BEGIN Records to process
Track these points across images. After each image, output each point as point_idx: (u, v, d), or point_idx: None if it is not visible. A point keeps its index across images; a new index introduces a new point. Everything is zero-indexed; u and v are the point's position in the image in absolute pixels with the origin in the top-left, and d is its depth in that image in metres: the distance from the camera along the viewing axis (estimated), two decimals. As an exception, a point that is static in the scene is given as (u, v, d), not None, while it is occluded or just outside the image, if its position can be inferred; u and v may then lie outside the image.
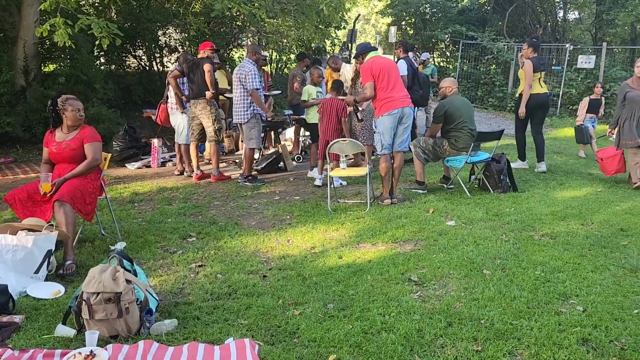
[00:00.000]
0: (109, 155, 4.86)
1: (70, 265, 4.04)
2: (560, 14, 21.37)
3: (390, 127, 5.80)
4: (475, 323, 3.18)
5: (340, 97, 7.51)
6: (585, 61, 14.27)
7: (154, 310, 3.23)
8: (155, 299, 3.38)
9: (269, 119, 7.45)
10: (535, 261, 4.16)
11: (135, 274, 3.35)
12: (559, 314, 3.27)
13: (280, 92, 9.54)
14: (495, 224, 5.19)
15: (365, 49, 6.15)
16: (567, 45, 15.17)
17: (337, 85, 6.90)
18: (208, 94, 6.83)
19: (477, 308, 3.37)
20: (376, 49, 6.14)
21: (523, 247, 4.51)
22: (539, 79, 7.47)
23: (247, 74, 6.80)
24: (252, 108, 6.91)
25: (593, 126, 9.56)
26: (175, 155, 8.05)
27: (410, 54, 9.62)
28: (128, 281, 3.11)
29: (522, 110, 7.50)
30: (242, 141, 7.81)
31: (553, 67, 15.50)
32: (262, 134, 8.69)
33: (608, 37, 19.00)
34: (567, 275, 3.88)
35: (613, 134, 6.92)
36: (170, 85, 7.52)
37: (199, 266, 4.22)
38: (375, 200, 6.02)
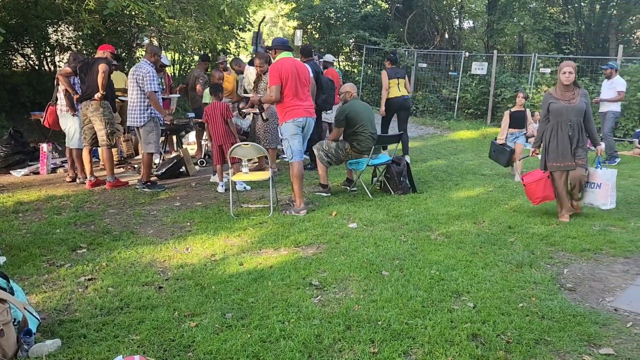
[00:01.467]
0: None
1: (-62, 285, 3.64)
2: (457, 22, 22.55)
3: (296, 132, 5.70)
4: (372, 325, 3.21)
5: (245, 95, 7.42)
6: (479, 68, 15.12)
7: (33, 330, 2.97)
8: (36, 318, 3.11)
9: (167, 122, 7.19)
10: (431, 260, 4.30)
11: (12, 292, 3.07)
12: (452, 312, 3.39)
13: (180, 95, 9.21)
14: (395, 225, 5.33)
15: (281, 45, 5.83)
16: (463, 53, 16.01)
17: (216, 89, 6.85)
18: (97, 95, 6.48)
19: (375, 310, 3.42)
20: (291, 50, 5.88)
21: (420, 247, 4.65)
22: (397, 85, 8.67)
23: (145, 75, 6.51)
24: (149, 111, 6.62)
25: (523, 143, 7.89)
26: (67, 160, 7.55)
27: (331, 57, 9.86)
28: (2, 300, 2.84)
29: (382, 109, 8.81)
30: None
31: (450, 73, 16.29)
32: (163, 138, 8.40)
33: (499, 45, 20.28)
34: (460, 272, 4.04)
35: (538, 153, 5.74)
36: (59, 86, 7.04)
37: (89, 280, 3.96)
38: (285, 211, 5.80)
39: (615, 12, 18.64)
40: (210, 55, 14.34)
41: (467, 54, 16.00)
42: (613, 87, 9.42)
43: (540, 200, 5.54)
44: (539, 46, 18.92)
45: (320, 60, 10.07)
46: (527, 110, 8.00)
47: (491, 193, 6.74)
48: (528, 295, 3.67)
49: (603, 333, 3.14)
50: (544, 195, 5.50)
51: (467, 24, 24.43)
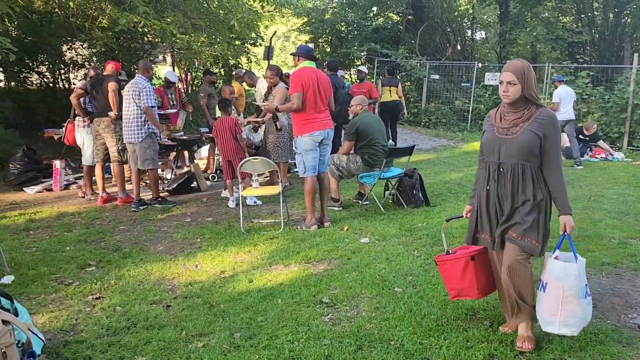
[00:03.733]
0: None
1: (-54, 305, 3.60)
2: (469, 33, 22.48)
3: (311, 148, 5.54)
4: (385, 345, 3.11)
5: (260, 104, 7.39)
6: (492, 78, 14.98)
7: (38, 352, 2.92)
8: (41, 340, 3.05)
9: (164, 137, 7.12)
10: (445, 276, 4.18)
11: (16, 313, 3.02)
12: (467, 330, 3.27)
13: (185, 111, 9.07)
14: (407, 239, 5.22)
15: (305, 53, 5.63)
16: (476, 63, 15.91)
17: (224, 104, 6.82)
18: (111, 114, 6.49)
19: (388, 328, 3.32)
20: (314, 60, 5.70)
21: (434, 262, 4.53)
22: (389, 91, 10.79)
23: (141, 90, 6.42)
24: (146, 127, 6.53)
25: None
26: (81, 177, 7.55)
27: (365, 68, 10.52)
28: (5, 322, 2.79)
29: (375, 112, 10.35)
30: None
31: (462, 84, 16.19)
32: (174, 153, 8.40)
33: (512, 55, 20.13)
34: (475, 289, 3.92)
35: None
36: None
37: (96, 298, 3.91)
38: (296, 226, 5.70)
39: (629, 20, 18.44)
40: (223, 70, 14.42)
41: (479, 64, 15.90)
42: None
43: (455, 294, 3.34)
44: (553, 56, 18.72)
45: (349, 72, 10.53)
46: None
47: (506, 205, 6.58)
48: (546, 312, 3.53)
49: (627, 352, 3.00)
50: (458, 288, 3.28)
51: (480, 34, 24.38)
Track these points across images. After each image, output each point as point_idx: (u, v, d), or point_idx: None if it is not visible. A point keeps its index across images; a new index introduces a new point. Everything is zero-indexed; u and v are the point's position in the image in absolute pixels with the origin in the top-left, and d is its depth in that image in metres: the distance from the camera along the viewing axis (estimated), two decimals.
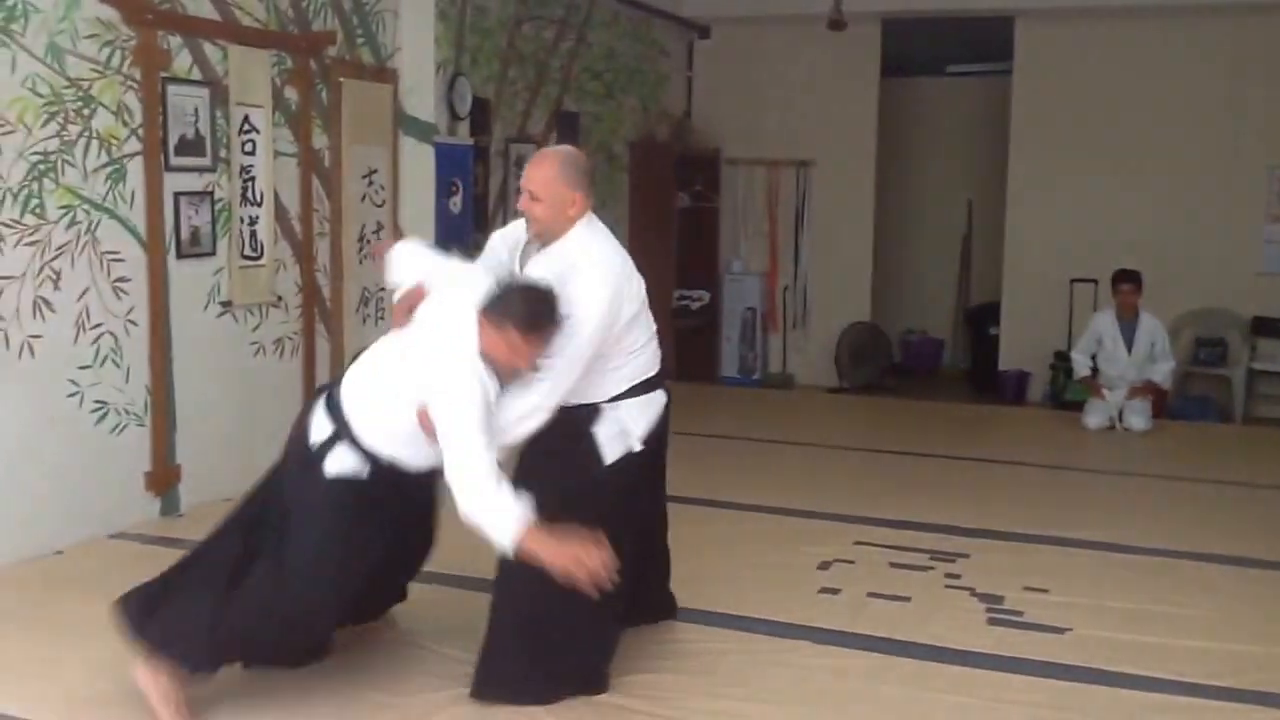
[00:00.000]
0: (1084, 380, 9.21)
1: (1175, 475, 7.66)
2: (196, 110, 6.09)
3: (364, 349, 4.25)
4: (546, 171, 4.07)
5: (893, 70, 11.56)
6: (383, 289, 7.50)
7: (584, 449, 4.07)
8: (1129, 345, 8.98)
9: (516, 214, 4.30)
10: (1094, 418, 9.01)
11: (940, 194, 12.30)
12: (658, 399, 4.25)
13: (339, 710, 3.95)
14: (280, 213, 6.70)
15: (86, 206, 5.55)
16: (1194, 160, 10.38)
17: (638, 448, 4.15)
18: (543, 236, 4.11)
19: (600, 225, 4.19)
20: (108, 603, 4.88)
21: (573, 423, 4.05)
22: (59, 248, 5.43)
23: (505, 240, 4.43)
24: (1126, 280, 8.98)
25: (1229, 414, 10.18)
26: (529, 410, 3.91)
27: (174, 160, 5.98)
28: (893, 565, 5.62)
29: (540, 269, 4.04)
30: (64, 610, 4.80)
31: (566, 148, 4.46)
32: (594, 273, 4.00)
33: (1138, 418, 8.89)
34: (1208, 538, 6.15)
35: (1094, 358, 9.11)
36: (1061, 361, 10.36)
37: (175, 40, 5.98)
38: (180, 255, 6.06)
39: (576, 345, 3.90)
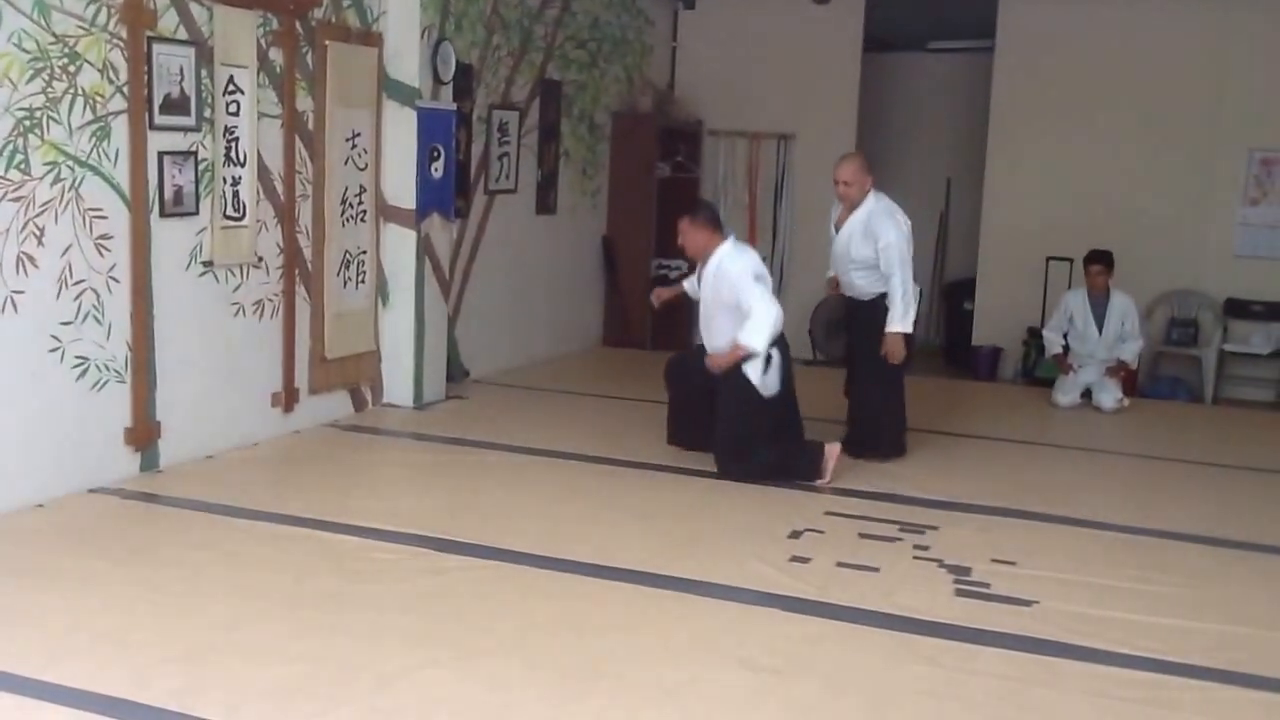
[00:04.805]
0: (1055, 358, 9.33)
1: (1144, 453, 7.77)
2: (182, 70, 6.09)
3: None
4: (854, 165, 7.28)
5: (875, 45, 11.60)
6: (363, 252, 7.54)
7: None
8: (1100, 324, 9.10)
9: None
10: (1064, 395, 9.13)
11: (919, 170, 12.34)
12: None
13: (311, 669, 4.00)
14: (263, 174, 6.71)
15: (71, 163, 5.56)
16: (1173, 141, 10.45)
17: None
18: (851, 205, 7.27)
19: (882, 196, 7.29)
20: (88, 556, 4.96)
21: None
22: (43, 204, 5.44)
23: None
24: (1097, 261, 9.09)
25: (1199, 394, 10.29)
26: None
27: (158, 119, 5.98)
28: (862, 536, 5.71)
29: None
30: (44, 562, 4.85)
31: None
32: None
33: (1107, 396, 9.01)
34: (1176, 516, 6.26)
35: (1066, 336, 9.22)
36: (1034, 338, 10.45)
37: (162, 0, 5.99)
38: (163, 214, 6.08)
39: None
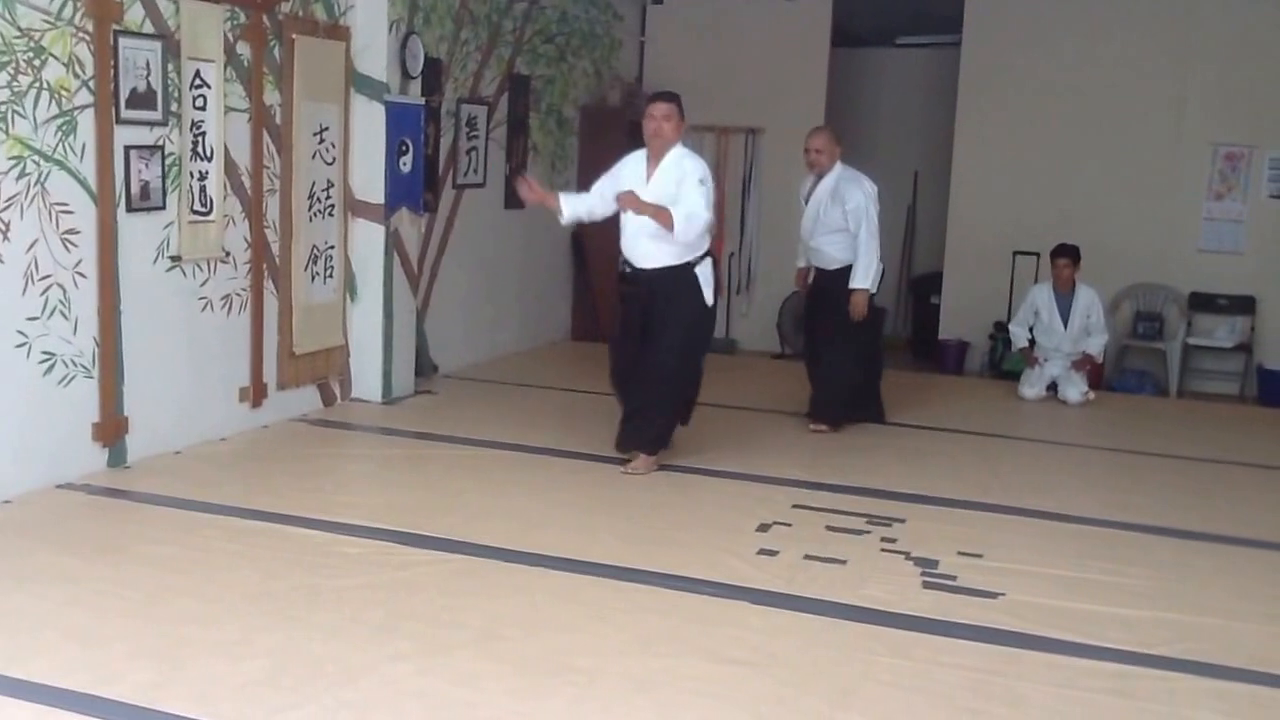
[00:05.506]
0: (1021, 351, 9.41)
1: (1109, 446, 7.84)
2: (148, 64, 6.06)
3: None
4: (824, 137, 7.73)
5: (843, 40, 11.63)
6: (331, 246, 7.53)
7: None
8: (1065, 318, 9.18)
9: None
10: (1030, 388, 9.20)
11: (887, 164, 12.31)
12: None
13: (279, 663, 4.00)
14: (231, 168, 6.69)
15: (37, 158, 5.53)
16: (1138, 137, 10.52)
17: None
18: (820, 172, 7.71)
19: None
20: (55, 552, 4.93)
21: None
22: (8, 199, 5.40)
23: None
24: (1063, 255, 9.18)
25: (1165, 387, 10.37)
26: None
27: (125, 113, 5.95)
28: (830, 528, 5.74)
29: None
30: (10, 559, 4.83)
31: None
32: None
33: (1073, 389, 9.08)
34: (1141, 508, 6.32)
35: (1032, 329, 9.30)
36: (1000, 332, 10.52)
37: None
38: (130, 209, 6.05)
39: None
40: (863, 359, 7.85)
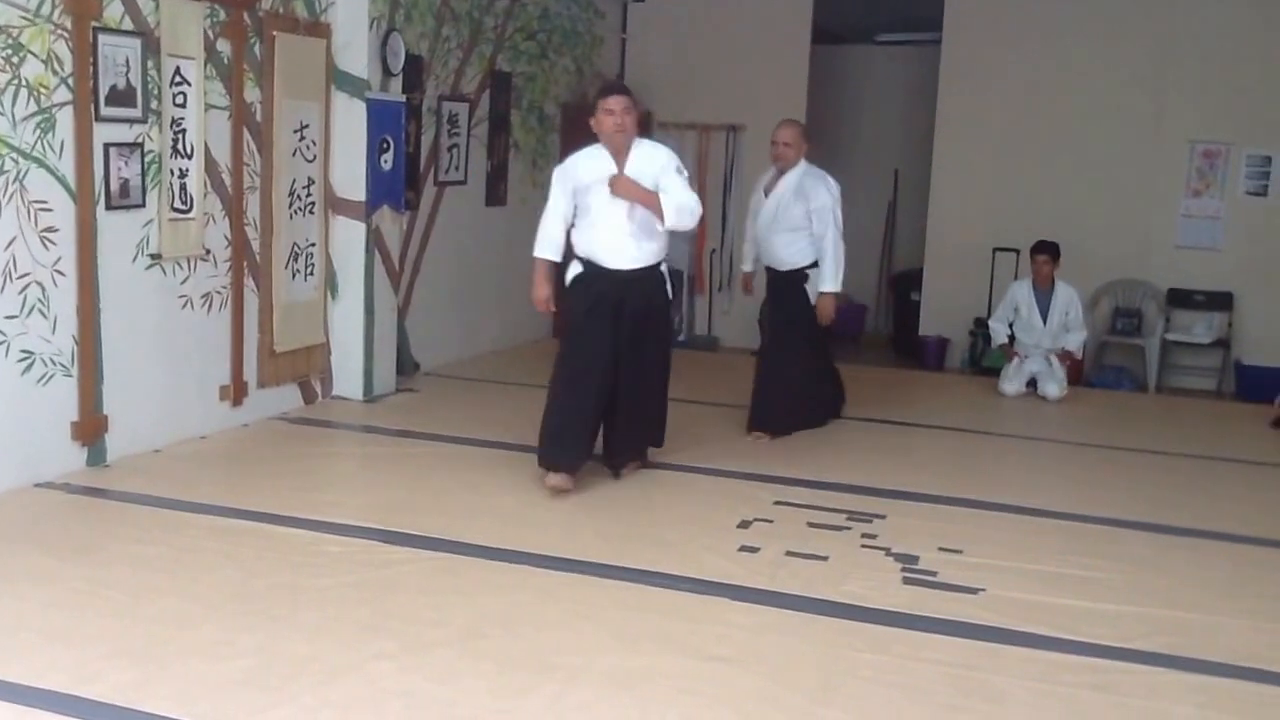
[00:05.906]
0: (1001, 347, 9.45)
1: (1088, 442, 7.86)
2: (128, 61, 6.04)
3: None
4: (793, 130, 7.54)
5: (823, 38, 11.65)
6: (312, 244, 7.51)
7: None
8: (1044, 314, 9.22)
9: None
10: (1010, 384, 9.23)
11: (867, 161, 12.41)
12: None
13: (261, 663, 4.00)
14: (211, 166, 6.67)
15: (15, 155, 5.50)
16: (1116, 134, 10.57)
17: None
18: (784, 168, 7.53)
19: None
20: (34, 552, 4.91)
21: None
22: None
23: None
24: (1042, 251, 9.22)
25: (1144, 383, 10.42)
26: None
27: (104, 111, 5.93)
28: (811, 525, 5.75)
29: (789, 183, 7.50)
30: None
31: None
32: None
33: (1053, 385, 9.12)
34: (1119, 503, 6.34)
35: (1011, 325, 9.34)
36: (981, 328, 10.55)
37: None
38: (110, 207, 6.03)
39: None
40: (813, 364, 7.77)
END Records to process
## Requirement:
Your answer should be the lines above, word for word, from the line with "27: (410, 54, 9.62)" through the line with "[00:01.467]", minus the pictures.

## The answer:
27: (410, 54, 9.62)
28: (128, 281, 3.11)
29: (522, 110, 7.50)
30: (242, 141, 7.81)
31: (553, 67, 15.50)
32: (262, 134, 8.69)
33: (608, 37, 19.00)
34: (567, 275, 3.88)
35: (613, 134, 6.92)
36: (170, 85, 7.52)
37: (199, 266, 4.22)
38: (375, 200, 6.02)
[00:01.467]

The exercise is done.